L’ autorità antitrust ha avviato lo scorso 21 gennaio un’istruttoria sulla concentrazione «Mondadori-Rcs Rizzoli», passata alla cronaca come «Mondazzoli». Vicenda di cui si è parlato molto e che ha dato luogo a una consistente fuga di cervelli, Umberto Eco in testa.

Ne è seguita pure la nascita di un nuovo riferimento editoriale con Elisabetta Sgarbi. Caso di scuola talmente palese da interrompere una deriva ventennale. E finalmente lassù qualcosa si muove. Almeno una delle autorità interessate, in attesa di una «sveglia» generale.

Le cinquanta cartelle del documento sono un’agghiacciante e realistica fotografia della situazione. «All’esito dell’operazione notificata Mondadori verrà, infatti, a detenere una quota superiore al 40% del settore, tre volte superiore a quella del primo concorrente Gems e di oltre sei a quella del secondo, Newton Compton. Pertanto, l’operazione notificata comporterà la nascita di un operatore dotato di un significativo potere di mercato e determinerà l’aumento del grado di concentrazione in un mercato già concentrato». Sono dati crudi, peraltro in difetto, visto che – ad esempio – nella saggistica tascabile (come si forma l’opinione pubblica?) si arriva al 60%.

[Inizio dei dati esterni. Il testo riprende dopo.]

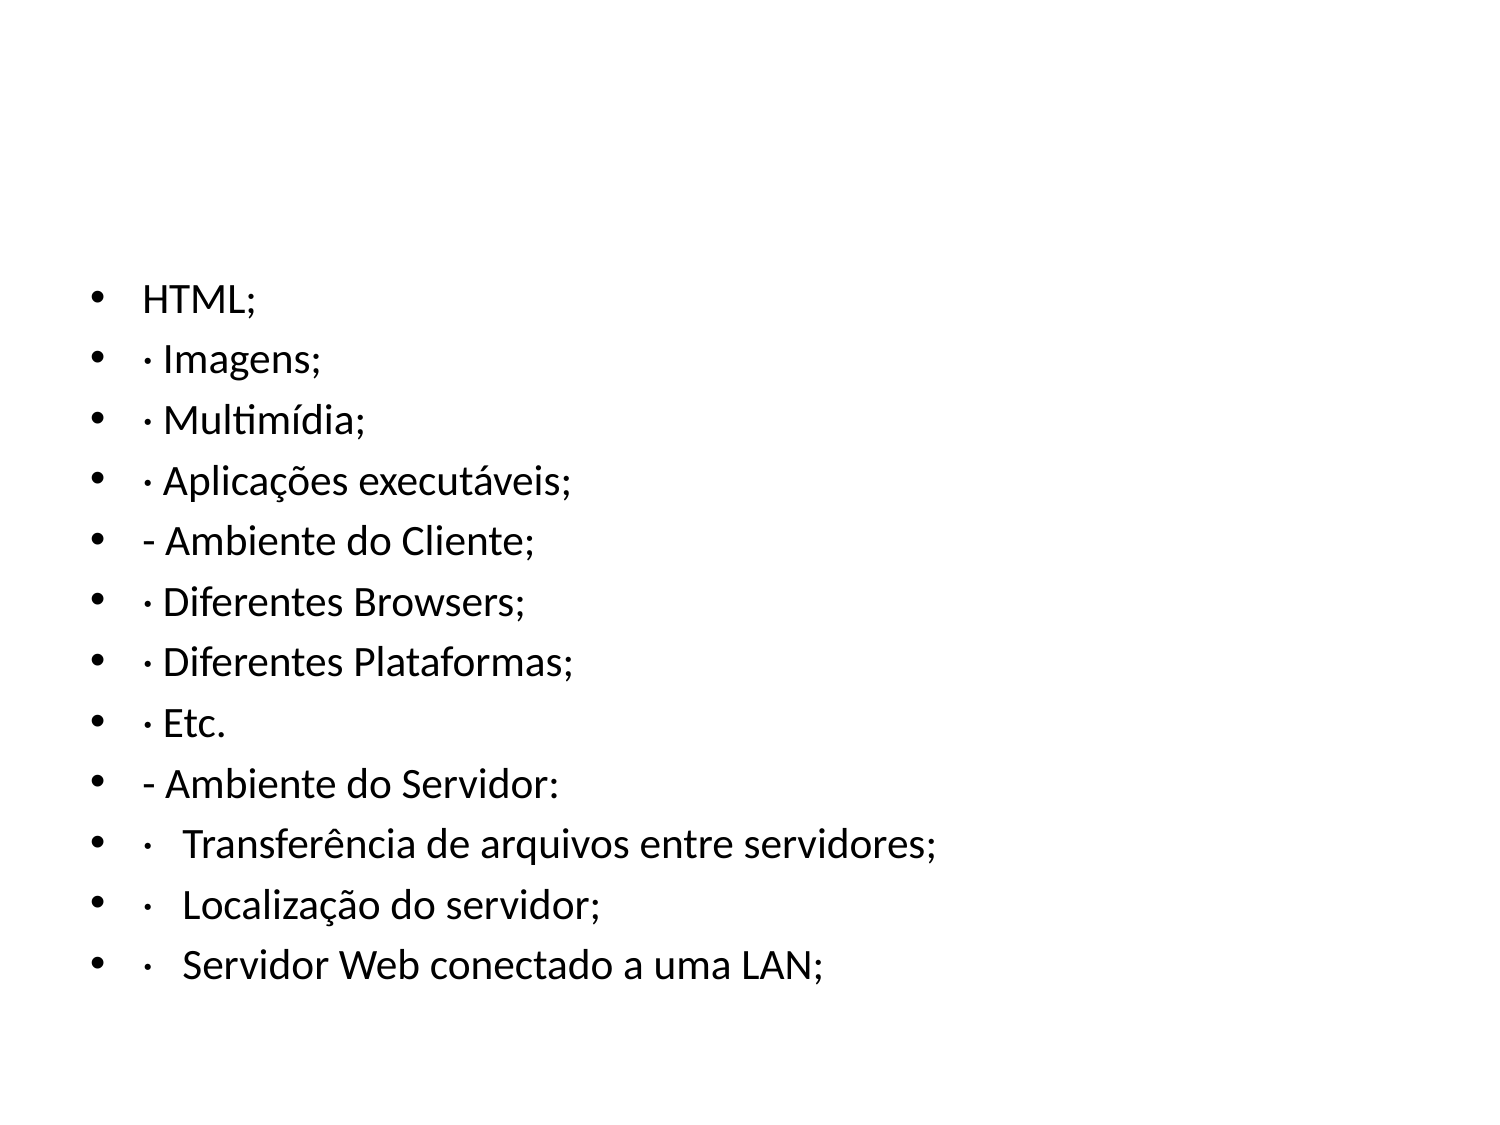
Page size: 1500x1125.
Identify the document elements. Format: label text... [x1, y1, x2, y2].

list HTML; · Imagens; · Multimídia; · Aplicações executáveis; - Ambiente do Cliente; · Diferentes Browsers; · Diferentes Plataformas; · Etc. - Ambiente do Servidor: · Transferência de arquivos entre servidores; · Localização do servidor; · Servidor Web conectado a uma LAN; [75, 262, 1425, 1005]
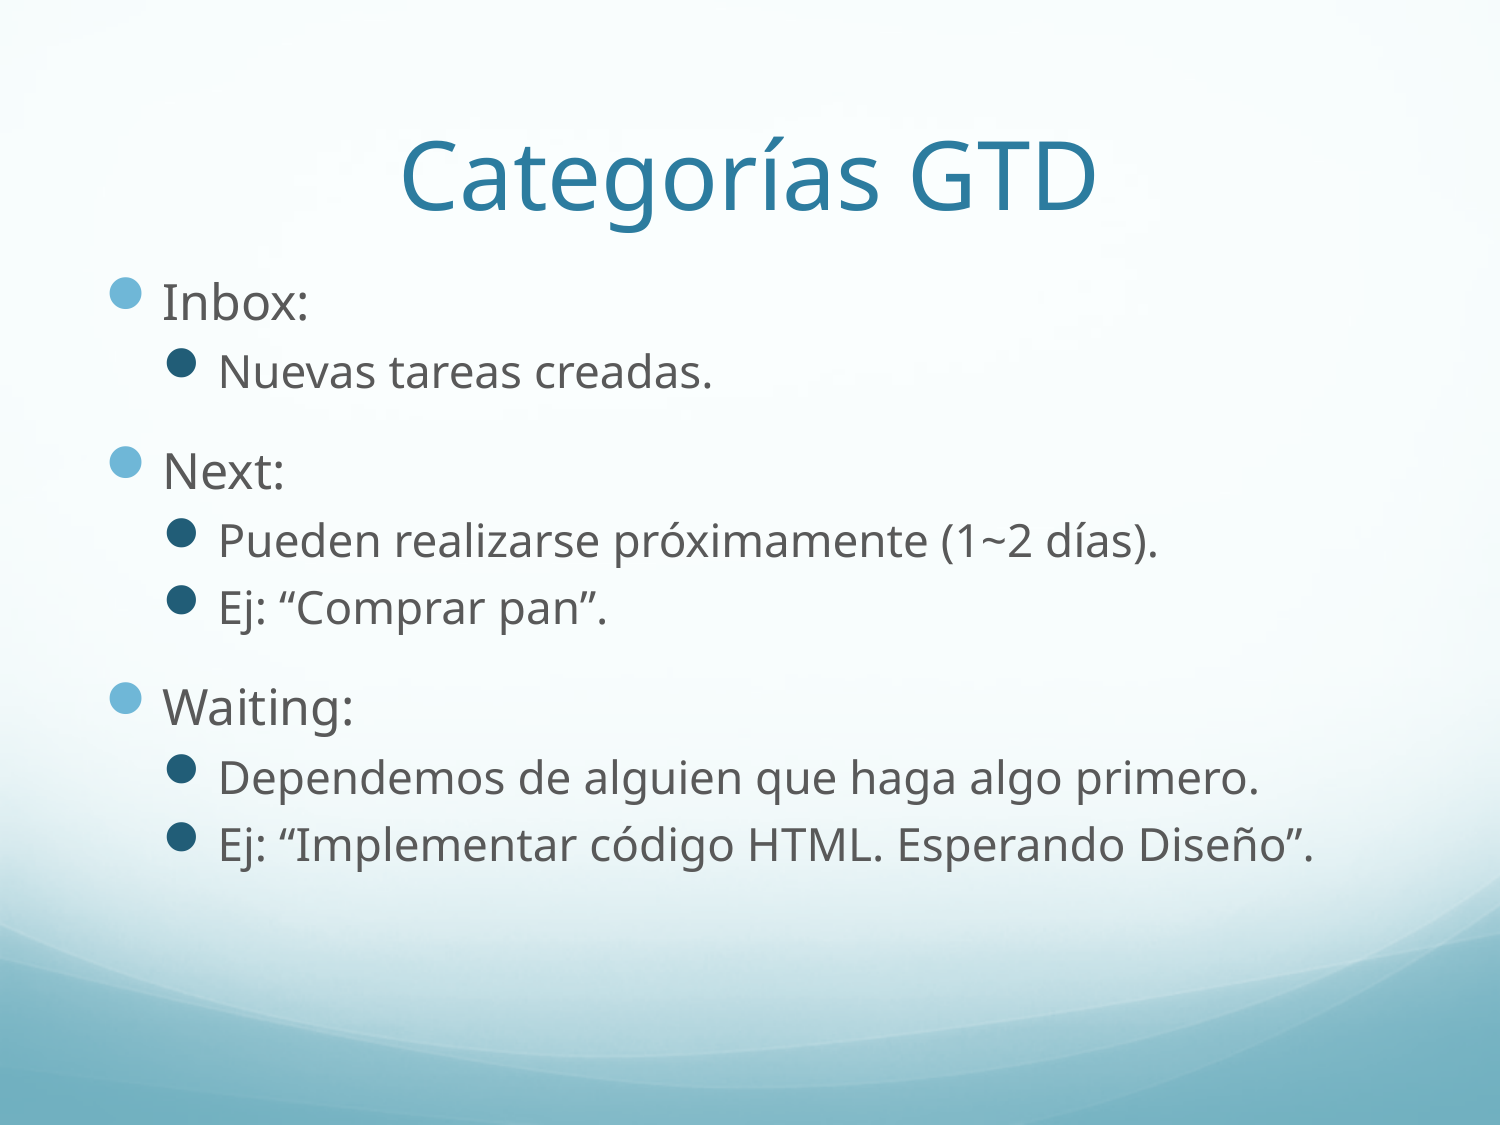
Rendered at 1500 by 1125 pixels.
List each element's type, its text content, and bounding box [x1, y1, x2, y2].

title Categorías GTD [90, 17, 1410, 237]
list Inbox: Nuevas tareas creadas. Next: Pueden realizarse próximamente (1~2 días). Ej: “Comprar pan”. Waiting: Dependemos de alguien que haga algo primero. Ej: “Implementar código HTML. Esperando Diseño”. [90, 262, 1410, 975]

Dai best seller agli e-book, ai libri per ragazzi alla scolastica: il gruppo fa cappotto. Come è stato e in gran parte continua ad essere per la televisione generalista, la patologia italiana rimane la resa incondizionata alla logica del trust. Colpevole due volte: riducendo e condizionando il pluralismo; bloccando gli scenari evolutivi. Eh sì, perché la scarsa cultura digitale e la vaghezza dei discorsi pubblici sull’innovazione hanno una concausa proprio nell’angustia del panorama mediale. Nell’essere l’Italia un villaggio, e niente affatto globale.

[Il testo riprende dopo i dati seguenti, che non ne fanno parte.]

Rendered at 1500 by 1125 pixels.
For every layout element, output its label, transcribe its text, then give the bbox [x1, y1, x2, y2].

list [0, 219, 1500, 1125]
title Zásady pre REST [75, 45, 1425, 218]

Se non si rimuovono le cause strutturali, la modernità multi-piattaforma e la rivoluzione tecnica rimangono al palo. Risucchiati dai detriti del vecchio potere analogico, magari un po’ travestito. Ecco, allora, la gravità di ciò che accade nel delicato mondo della scrittura, calco e modello di tutto il resto. Né radio e televisione, né cinema musica e teatro, neppure la rete possono prescindere dall’alfabeto primario. Una volta uniformato quest’ultimo, il castello della creatività subisce un colpo davvero letale. Che l’istruttoria arrivi a conclusione, senza tentennamenti.

Insomma, l’operazione va bloccata. Non bastano «paletti» eventuali, generalmente aggirabili e alibi per lavarsi la coscienza. Il quadro è ad alto rischio e si gioca una partita assai insidiosa, anche per l’effetto di trascinamento di un ulteriore colpo concentrativo. Altrove, dove ben diversa è la cura delle libertà e dello stato di diritto, un fenomeno del genere avrebbe determinato reazioni fortissime e probabilmente si sarebbe arenato da solo.

Curioso poi che il capitolo del diritto d’autore sia considerato tema sensibile se si allargano i fruitori ma privo di implicazioni invece se significa accaparramento proprietario dell’intelligenza dei saperi.

Non basta, ovviamente, la buona azione di un’Authority. Utile, ma insufficiente. Fino a quando dovremo sopportare l’assenza di una decente normativa del e sul sistema dei media, ferma ai capisaldi del berlusconismo? Con un «Testo unico» del 2005 che ne rappresenta la sintesi? La riforma dell’editoria ora alla camera dei deputati potrebbe e dovrebbe ingaggiarsi su tali temi.

Purtroppo, nella comunicazione siamo ancora al muro di Berlino, ai patti del Nazareno: vera metafora dell’eterna soggezione ai poteri più o meno forti. Del resto, non sarà un caso se l’unica commissione rimasta nel comando forzaitaliota è quella che si occupa di media al senato.

Ora si dovrà attendere il parere dell’Agcom, cui l’autorità cugina ha spianato la strada. Eccome. Ma l’esperienza ci ha reso avvertiti e poco ottimisti. Tuttavia, confidiamo nello spirito santo laico. Chissà, la storia non è mai lineare e procede per salti. E quando meno te l’aspetti…diceva la canzone.